### Task input
———
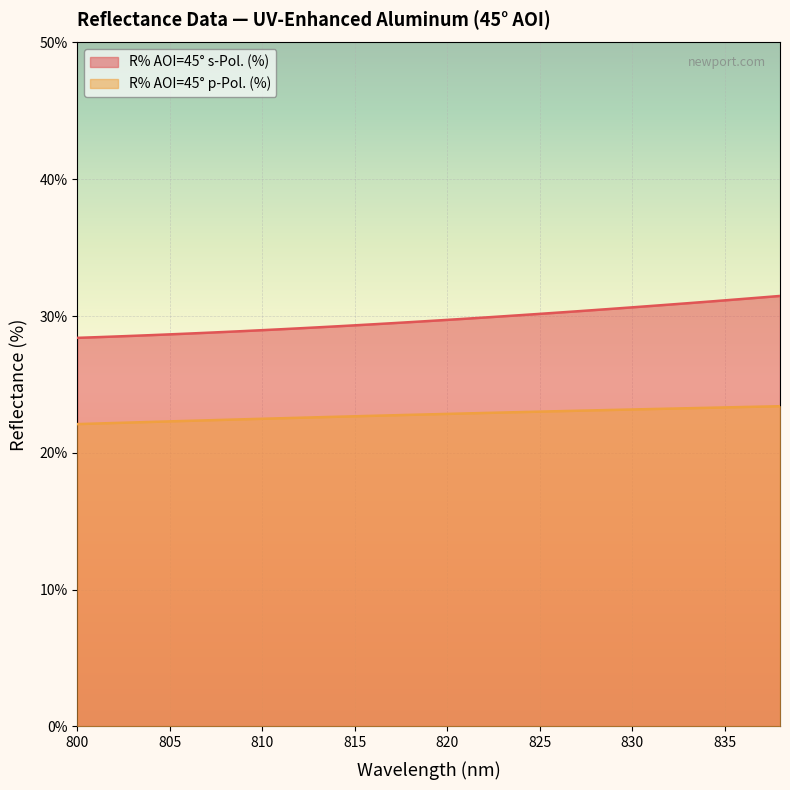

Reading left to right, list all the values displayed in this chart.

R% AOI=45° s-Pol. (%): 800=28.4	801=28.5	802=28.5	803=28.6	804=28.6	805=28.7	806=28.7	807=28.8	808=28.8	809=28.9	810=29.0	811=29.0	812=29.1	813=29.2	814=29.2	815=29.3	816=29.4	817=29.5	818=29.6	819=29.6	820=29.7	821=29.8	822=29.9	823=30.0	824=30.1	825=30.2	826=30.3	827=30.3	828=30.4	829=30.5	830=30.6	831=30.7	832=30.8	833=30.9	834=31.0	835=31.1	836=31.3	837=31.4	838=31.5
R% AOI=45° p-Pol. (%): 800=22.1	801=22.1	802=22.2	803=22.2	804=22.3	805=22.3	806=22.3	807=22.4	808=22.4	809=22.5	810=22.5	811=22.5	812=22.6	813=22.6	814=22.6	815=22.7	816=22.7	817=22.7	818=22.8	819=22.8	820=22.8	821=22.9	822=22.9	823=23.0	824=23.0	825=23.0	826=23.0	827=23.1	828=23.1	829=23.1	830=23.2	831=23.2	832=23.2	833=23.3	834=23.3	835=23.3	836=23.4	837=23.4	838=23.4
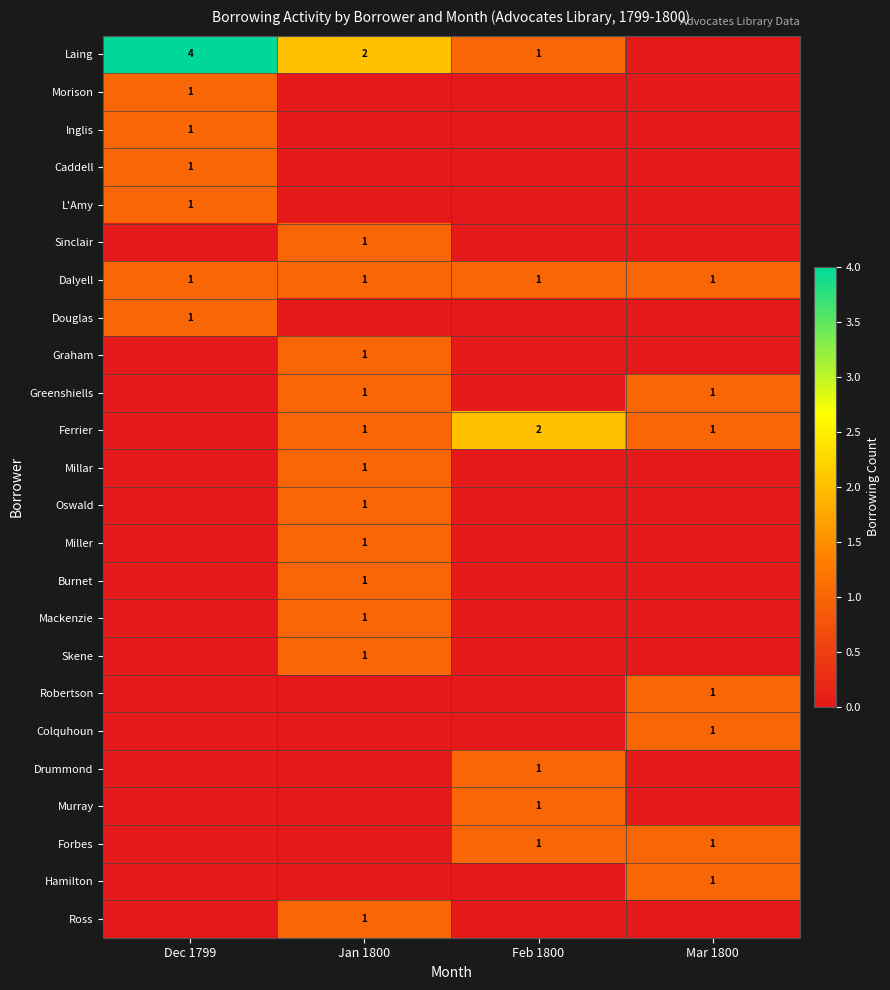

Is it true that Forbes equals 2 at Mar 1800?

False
———
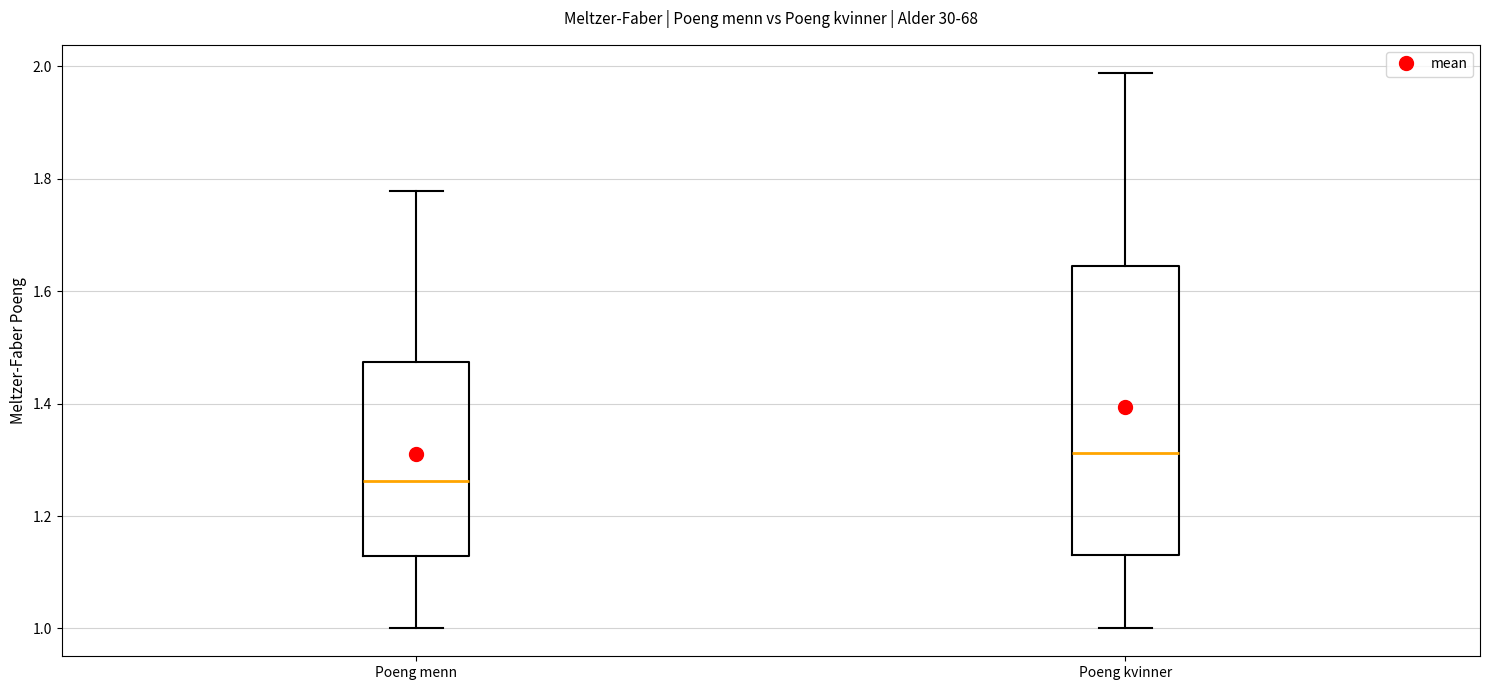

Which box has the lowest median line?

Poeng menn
———
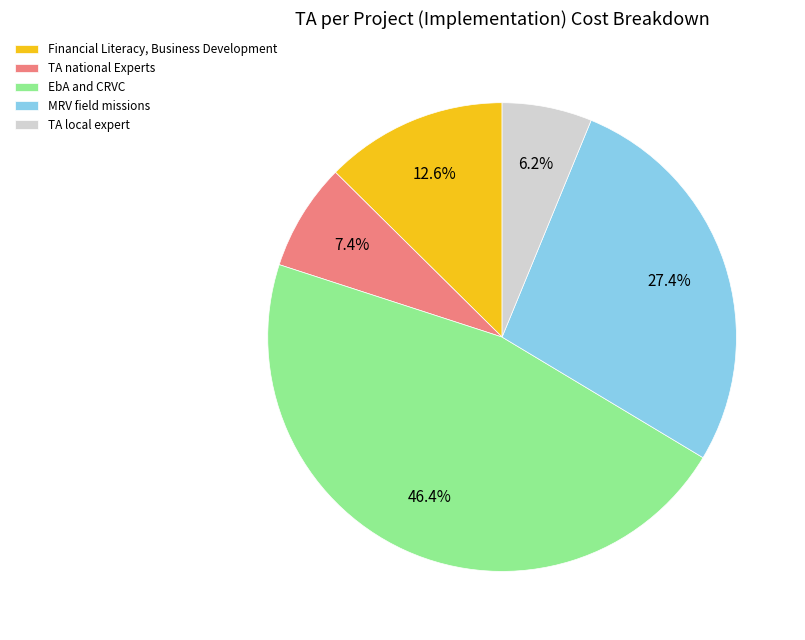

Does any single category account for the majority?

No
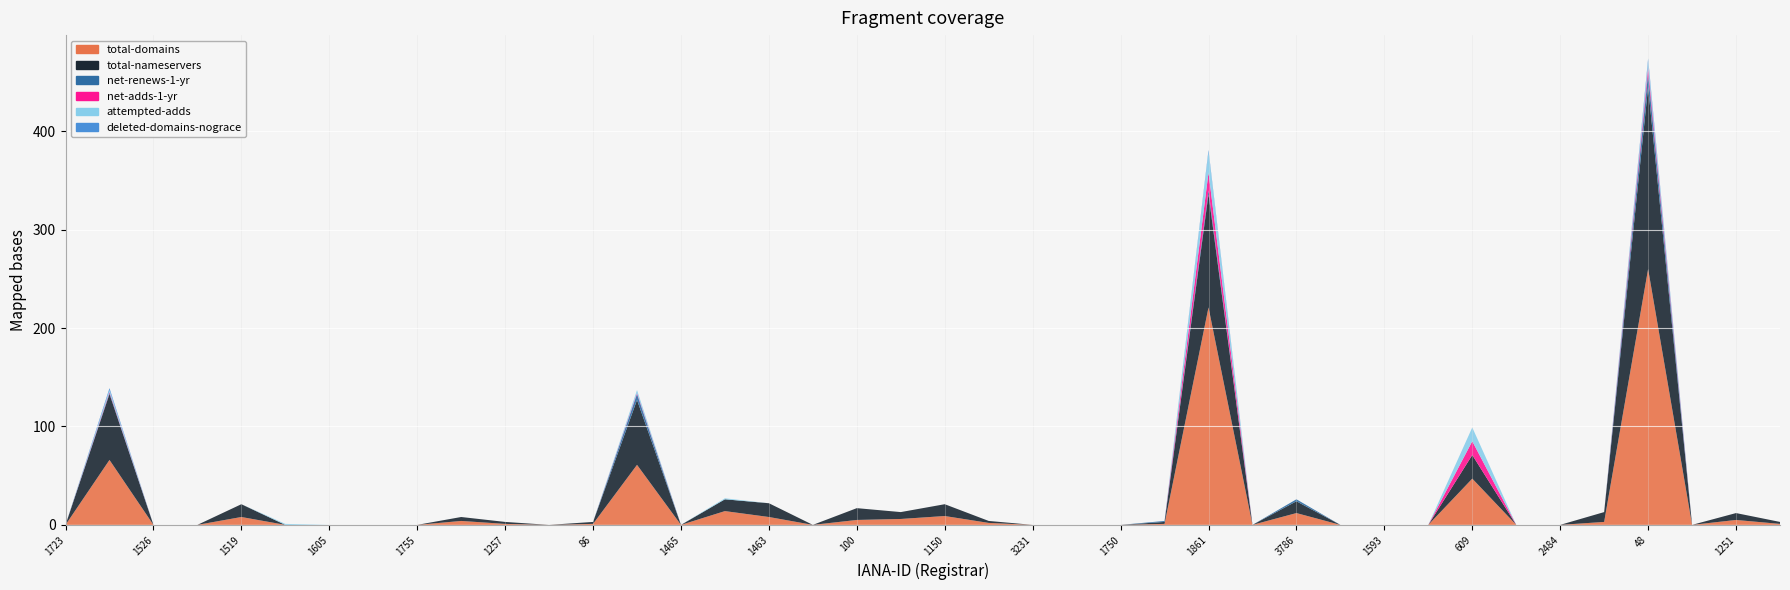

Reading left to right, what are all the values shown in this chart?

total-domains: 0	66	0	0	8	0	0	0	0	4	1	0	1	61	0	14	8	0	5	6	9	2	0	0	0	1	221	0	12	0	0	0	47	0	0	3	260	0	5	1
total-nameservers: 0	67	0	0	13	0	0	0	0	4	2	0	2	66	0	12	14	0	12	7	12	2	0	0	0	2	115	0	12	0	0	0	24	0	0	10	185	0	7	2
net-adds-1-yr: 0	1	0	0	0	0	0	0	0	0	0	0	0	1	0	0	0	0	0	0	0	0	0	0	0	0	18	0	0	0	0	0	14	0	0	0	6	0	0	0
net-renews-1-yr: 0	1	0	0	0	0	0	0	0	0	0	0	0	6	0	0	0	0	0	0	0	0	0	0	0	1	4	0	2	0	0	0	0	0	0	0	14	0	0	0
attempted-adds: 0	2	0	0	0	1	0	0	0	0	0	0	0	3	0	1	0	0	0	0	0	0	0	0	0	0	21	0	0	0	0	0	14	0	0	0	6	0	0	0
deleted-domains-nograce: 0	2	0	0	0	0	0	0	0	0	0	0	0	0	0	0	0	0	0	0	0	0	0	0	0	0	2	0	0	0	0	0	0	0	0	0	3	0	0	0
———
### Required work
Reproduce the data from the line with "Does any single" up to and including the line with "Reading left to right, what", leaving out the pictures.

### Answer to this task
Does any single category account for the majority?

No

Reading left to right, what are all the values shown in this chart?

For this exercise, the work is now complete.